The existing Youth Guarantee programme could be the legal framework allowing for a decisive move towards employing the unemployed to fill gaps in public services. It has proved efficient as a pilot but it is too small and poorly funded for the challenge before us.

Triple threat

An EU job guarantee could, uniquely, tackle together the triple threat of unemployment, public-health deficits and environmental neglect. Its counter-cyclical features render it the ideal instrument for all economic weathers—being put to use only when necessary and then automatically.

The EU is already spending hefty budgets on addressing each of these problems. It suffers from medical deserts and environmental blight. Now it needs to connect the dots. Employing the unemployed to address public-health and environmental challenges means relieving pressures on pre-existing expenditures.

This could be done by expanding the Youth Guarantee. But we need to do a lot more and to rework its funding mechanism. And the countries which suffer a disproportionate share of the burden of these problems are also those with the least fiscal headroom.

These discrepancies were already all too evident in the explosion of migration after the eastern EU enlargement. Over 2.5 million people left Poland alone, in search of better wages and conditions in richer countries. No wonder: a registered nurse in Germany enjoys a monthly wage of almost €2,500, twice that in Poland.

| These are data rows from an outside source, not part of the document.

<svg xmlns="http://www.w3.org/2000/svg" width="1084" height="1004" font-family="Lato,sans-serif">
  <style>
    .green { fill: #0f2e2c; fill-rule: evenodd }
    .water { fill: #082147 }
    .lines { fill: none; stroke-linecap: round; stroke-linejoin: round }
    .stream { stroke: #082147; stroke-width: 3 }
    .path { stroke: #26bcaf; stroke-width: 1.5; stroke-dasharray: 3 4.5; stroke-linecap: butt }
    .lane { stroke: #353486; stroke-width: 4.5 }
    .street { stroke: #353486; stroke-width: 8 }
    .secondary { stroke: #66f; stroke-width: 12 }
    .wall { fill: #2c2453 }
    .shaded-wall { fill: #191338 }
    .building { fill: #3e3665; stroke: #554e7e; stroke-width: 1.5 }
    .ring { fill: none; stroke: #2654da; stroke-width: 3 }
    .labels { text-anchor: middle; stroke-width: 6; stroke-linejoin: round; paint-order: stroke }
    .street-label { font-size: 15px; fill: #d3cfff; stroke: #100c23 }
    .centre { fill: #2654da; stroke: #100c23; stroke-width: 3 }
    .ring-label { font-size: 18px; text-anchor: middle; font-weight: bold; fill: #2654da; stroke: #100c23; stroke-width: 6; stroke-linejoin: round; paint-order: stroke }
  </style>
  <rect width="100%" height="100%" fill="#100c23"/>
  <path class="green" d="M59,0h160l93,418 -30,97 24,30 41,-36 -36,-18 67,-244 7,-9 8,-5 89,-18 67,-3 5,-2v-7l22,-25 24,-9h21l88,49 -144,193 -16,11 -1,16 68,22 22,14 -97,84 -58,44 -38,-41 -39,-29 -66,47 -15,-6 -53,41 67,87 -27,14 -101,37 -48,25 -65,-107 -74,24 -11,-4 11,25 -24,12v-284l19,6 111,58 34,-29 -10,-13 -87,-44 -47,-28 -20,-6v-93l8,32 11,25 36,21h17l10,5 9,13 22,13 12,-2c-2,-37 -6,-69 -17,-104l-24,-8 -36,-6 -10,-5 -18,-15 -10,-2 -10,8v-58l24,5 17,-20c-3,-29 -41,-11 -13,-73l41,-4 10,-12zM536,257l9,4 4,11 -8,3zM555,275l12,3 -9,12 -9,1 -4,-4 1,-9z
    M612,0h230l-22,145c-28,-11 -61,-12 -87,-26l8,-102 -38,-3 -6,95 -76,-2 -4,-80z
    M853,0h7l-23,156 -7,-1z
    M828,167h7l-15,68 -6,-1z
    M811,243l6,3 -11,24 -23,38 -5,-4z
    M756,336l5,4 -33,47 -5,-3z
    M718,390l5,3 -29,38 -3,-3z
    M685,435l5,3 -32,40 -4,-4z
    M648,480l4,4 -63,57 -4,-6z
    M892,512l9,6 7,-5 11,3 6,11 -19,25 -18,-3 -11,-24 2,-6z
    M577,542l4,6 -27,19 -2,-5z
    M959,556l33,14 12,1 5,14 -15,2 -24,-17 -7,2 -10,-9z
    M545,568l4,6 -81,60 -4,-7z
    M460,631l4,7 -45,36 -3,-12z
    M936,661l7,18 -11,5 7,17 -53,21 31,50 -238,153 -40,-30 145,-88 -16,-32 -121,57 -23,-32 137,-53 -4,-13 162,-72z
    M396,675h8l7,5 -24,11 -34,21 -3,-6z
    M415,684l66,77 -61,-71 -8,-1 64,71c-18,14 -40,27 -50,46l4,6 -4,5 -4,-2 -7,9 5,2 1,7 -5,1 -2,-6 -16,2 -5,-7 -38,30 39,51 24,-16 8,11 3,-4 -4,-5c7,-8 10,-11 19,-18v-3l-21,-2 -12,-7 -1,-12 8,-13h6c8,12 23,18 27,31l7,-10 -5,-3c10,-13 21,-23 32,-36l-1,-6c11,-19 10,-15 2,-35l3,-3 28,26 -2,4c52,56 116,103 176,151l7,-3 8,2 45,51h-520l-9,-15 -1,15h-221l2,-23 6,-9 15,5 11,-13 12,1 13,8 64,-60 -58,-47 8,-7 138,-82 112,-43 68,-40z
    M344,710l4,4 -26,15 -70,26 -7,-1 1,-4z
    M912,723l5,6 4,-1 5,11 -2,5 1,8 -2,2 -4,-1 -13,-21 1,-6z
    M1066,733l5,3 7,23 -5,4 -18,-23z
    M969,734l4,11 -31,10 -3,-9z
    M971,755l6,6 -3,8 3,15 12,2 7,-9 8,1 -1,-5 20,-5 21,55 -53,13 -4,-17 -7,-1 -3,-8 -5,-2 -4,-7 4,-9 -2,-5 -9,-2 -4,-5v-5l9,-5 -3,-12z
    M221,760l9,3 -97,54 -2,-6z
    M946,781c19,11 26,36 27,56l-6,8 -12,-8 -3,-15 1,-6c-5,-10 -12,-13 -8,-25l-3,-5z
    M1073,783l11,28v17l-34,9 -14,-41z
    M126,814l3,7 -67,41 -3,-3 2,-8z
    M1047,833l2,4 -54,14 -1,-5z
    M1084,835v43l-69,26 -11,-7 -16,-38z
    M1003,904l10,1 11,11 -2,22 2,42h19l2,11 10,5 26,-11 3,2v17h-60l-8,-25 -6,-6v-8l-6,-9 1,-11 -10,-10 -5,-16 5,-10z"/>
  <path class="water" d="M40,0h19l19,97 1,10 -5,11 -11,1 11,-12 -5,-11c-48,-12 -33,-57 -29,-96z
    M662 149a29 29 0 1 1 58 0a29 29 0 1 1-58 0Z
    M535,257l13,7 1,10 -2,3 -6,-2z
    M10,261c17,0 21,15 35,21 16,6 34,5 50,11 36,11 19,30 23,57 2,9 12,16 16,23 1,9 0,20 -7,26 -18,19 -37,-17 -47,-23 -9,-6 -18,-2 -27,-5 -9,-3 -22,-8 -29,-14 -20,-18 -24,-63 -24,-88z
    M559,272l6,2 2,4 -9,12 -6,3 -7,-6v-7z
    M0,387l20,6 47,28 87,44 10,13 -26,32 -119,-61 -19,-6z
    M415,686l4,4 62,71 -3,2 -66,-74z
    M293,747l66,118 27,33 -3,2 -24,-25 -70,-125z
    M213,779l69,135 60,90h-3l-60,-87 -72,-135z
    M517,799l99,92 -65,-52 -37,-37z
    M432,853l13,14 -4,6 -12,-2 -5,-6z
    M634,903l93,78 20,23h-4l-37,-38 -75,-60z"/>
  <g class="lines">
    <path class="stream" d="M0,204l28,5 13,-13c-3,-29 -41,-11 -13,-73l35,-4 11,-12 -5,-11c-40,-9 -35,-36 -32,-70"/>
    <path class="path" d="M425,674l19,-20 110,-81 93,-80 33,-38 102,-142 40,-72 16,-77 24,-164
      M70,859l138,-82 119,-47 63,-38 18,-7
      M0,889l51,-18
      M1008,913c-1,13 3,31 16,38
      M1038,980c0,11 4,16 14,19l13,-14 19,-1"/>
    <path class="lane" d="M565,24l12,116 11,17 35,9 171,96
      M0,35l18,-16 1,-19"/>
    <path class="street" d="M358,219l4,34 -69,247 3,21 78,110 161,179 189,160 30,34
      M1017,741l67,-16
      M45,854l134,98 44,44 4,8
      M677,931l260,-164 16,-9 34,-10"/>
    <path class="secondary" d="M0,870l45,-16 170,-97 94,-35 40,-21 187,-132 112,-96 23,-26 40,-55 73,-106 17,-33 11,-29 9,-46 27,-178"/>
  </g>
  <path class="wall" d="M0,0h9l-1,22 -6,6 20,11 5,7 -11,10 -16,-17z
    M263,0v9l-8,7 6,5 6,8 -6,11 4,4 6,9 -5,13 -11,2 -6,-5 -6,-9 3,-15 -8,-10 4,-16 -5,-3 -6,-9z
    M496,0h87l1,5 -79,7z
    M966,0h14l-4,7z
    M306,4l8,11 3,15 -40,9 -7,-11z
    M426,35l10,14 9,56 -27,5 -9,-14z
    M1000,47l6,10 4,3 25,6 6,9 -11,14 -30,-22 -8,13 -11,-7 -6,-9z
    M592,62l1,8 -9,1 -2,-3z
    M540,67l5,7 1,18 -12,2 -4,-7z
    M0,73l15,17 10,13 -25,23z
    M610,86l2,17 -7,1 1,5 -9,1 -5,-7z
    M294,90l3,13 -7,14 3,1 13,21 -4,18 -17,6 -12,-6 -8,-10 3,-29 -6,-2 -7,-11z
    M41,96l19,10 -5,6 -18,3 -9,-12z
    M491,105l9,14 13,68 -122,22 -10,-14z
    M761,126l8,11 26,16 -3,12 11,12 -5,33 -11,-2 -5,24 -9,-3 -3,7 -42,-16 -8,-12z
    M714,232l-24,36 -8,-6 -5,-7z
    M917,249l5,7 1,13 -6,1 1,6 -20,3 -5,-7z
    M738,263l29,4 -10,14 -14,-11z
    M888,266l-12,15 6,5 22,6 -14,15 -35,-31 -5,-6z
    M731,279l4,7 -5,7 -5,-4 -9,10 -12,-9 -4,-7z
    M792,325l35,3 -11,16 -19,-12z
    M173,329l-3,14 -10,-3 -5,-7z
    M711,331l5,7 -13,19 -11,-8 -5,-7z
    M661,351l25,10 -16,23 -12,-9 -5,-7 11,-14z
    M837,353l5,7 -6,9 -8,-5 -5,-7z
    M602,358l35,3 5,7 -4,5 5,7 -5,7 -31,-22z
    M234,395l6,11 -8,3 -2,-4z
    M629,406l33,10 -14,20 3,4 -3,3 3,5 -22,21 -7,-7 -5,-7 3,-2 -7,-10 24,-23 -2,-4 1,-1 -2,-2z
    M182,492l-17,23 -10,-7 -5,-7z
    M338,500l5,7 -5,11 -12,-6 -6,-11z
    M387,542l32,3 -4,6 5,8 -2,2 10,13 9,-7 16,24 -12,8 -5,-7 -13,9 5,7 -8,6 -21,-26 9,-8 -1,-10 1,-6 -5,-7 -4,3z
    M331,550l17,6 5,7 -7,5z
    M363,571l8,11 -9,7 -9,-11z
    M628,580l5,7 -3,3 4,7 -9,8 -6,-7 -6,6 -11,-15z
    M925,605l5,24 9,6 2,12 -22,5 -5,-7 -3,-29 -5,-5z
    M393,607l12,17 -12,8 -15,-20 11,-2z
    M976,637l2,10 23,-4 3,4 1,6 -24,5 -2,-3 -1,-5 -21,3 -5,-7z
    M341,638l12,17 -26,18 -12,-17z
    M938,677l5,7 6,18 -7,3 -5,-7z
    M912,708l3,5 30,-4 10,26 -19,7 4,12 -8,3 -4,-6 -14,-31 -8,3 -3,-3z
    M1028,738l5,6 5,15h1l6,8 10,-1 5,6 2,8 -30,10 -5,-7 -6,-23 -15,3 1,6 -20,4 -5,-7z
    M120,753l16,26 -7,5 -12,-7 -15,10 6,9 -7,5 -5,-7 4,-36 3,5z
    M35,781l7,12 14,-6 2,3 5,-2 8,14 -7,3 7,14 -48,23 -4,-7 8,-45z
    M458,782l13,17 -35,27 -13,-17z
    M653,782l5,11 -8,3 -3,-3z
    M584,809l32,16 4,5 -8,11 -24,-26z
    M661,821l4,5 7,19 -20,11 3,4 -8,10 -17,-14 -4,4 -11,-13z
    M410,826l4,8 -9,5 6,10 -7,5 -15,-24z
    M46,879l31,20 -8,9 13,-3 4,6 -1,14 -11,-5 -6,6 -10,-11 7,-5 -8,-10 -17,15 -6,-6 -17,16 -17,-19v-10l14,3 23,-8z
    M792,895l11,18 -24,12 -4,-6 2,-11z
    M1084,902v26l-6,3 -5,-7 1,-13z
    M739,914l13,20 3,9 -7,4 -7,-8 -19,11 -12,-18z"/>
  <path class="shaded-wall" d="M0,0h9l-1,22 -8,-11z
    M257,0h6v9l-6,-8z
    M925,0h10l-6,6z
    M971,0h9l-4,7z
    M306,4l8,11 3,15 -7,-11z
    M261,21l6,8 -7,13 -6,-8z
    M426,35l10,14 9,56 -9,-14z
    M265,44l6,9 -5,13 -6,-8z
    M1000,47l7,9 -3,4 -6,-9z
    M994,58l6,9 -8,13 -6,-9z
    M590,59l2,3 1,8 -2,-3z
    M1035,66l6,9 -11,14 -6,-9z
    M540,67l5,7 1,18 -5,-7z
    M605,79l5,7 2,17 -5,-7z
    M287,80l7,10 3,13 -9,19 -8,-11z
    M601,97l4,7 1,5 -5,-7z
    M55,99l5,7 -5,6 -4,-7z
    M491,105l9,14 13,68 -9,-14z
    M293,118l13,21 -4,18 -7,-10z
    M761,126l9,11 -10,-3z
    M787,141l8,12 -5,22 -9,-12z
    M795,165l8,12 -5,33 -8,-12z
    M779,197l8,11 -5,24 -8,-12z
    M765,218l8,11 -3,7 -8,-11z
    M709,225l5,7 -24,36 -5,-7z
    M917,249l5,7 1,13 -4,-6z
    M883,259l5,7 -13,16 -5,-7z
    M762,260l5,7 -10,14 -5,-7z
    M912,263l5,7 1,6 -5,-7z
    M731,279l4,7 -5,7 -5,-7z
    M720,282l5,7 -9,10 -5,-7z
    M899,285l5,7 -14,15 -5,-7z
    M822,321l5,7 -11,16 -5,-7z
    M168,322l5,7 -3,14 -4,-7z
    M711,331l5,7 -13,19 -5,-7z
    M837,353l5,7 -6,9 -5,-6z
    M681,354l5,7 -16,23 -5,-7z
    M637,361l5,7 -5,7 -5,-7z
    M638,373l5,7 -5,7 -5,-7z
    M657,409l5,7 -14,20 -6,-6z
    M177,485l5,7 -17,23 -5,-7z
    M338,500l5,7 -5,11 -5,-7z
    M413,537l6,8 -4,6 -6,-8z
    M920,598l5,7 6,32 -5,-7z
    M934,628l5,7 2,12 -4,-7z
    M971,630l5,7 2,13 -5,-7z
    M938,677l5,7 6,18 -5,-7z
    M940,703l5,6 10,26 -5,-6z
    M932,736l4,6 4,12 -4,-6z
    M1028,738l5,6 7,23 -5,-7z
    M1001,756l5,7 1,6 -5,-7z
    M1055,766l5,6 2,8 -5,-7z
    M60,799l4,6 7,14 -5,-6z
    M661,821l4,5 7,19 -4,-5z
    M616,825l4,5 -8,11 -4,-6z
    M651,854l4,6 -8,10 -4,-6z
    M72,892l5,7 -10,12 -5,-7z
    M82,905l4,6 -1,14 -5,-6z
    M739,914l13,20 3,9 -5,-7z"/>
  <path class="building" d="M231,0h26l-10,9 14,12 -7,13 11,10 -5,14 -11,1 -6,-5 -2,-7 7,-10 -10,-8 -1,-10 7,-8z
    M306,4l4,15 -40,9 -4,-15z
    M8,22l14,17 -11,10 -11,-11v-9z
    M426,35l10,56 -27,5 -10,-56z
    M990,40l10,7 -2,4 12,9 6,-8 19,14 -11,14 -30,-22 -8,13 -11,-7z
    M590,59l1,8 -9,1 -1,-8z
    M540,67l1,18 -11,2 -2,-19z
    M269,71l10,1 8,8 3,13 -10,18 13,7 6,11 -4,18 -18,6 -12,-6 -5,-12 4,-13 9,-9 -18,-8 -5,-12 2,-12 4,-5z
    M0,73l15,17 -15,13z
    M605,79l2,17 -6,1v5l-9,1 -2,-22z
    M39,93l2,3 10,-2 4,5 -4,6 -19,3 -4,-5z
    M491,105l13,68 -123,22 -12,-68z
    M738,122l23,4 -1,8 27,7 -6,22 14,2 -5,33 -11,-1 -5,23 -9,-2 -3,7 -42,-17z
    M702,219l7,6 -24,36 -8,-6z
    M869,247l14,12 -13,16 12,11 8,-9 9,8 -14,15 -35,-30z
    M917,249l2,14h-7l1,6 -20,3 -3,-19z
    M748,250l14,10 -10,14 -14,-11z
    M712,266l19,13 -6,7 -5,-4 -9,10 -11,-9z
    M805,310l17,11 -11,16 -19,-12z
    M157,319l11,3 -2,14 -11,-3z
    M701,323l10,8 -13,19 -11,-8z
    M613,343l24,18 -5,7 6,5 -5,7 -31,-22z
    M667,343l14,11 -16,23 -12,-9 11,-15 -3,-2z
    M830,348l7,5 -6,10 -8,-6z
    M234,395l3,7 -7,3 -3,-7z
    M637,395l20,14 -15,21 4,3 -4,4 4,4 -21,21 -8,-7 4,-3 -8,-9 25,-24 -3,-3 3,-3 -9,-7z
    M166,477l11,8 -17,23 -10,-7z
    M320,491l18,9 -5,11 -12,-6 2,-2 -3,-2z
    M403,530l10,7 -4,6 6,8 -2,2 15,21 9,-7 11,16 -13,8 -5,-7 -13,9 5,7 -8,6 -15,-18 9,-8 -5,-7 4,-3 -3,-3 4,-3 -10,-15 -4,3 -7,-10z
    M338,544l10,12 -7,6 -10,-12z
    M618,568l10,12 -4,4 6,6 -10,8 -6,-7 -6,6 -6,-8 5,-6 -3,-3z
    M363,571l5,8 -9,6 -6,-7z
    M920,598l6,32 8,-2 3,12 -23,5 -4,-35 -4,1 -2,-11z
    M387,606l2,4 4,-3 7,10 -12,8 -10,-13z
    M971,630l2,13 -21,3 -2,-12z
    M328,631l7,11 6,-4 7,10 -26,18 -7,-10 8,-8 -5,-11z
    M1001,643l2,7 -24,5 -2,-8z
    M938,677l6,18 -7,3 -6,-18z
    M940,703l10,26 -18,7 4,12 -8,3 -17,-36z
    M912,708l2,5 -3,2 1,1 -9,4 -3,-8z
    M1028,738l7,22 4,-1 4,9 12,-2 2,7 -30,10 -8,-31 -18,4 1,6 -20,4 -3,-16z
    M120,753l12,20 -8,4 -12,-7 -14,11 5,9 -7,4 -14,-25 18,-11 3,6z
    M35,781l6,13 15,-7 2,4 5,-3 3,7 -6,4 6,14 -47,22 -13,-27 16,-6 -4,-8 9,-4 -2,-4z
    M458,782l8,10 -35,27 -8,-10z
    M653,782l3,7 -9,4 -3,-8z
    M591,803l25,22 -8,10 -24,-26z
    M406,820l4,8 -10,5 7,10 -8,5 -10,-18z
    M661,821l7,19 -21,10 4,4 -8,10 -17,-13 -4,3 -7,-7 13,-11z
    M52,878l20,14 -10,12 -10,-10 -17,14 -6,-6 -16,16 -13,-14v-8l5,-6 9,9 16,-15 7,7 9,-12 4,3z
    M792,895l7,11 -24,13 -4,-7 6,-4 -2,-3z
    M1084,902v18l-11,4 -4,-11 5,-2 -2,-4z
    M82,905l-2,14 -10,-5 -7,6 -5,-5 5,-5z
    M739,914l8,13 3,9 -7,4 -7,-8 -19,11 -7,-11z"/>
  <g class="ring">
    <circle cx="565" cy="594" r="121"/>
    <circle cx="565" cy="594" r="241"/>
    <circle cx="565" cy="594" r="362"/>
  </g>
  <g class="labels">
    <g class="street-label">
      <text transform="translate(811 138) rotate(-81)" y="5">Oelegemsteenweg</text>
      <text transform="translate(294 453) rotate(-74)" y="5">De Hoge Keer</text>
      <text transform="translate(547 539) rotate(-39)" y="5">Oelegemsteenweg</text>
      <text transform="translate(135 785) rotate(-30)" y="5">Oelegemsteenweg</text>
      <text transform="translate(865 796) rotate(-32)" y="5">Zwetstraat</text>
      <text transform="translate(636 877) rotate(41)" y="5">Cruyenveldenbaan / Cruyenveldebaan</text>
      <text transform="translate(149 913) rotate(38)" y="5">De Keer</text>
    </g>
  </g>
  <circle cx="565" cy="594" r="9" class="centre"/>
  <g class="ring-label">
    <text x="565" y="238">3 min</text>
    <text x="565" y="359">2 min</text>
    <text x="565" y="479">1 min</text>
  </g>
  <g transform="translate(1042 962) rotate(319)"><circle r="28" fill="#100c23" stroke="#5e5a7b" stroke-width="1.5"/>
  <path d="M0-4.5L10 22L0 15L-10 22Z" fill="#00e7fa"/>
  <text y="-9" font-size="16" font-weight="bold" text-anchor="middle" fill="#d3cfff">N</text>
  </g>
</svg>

Any country leaving recession sluggishly will be hit by such consequences, leading to major underdevelopment in the medium to long term. Instead of moving people to jobs in better-off regions of Europe, we need a sustainable programme of creating jobs where they are needed.

Thus, a job guarantee becomes a structural development instrument which boosts employment in disadvantaged regions. If we are to bridge the gaps, such a common fiscal mechanism for the EU is needed.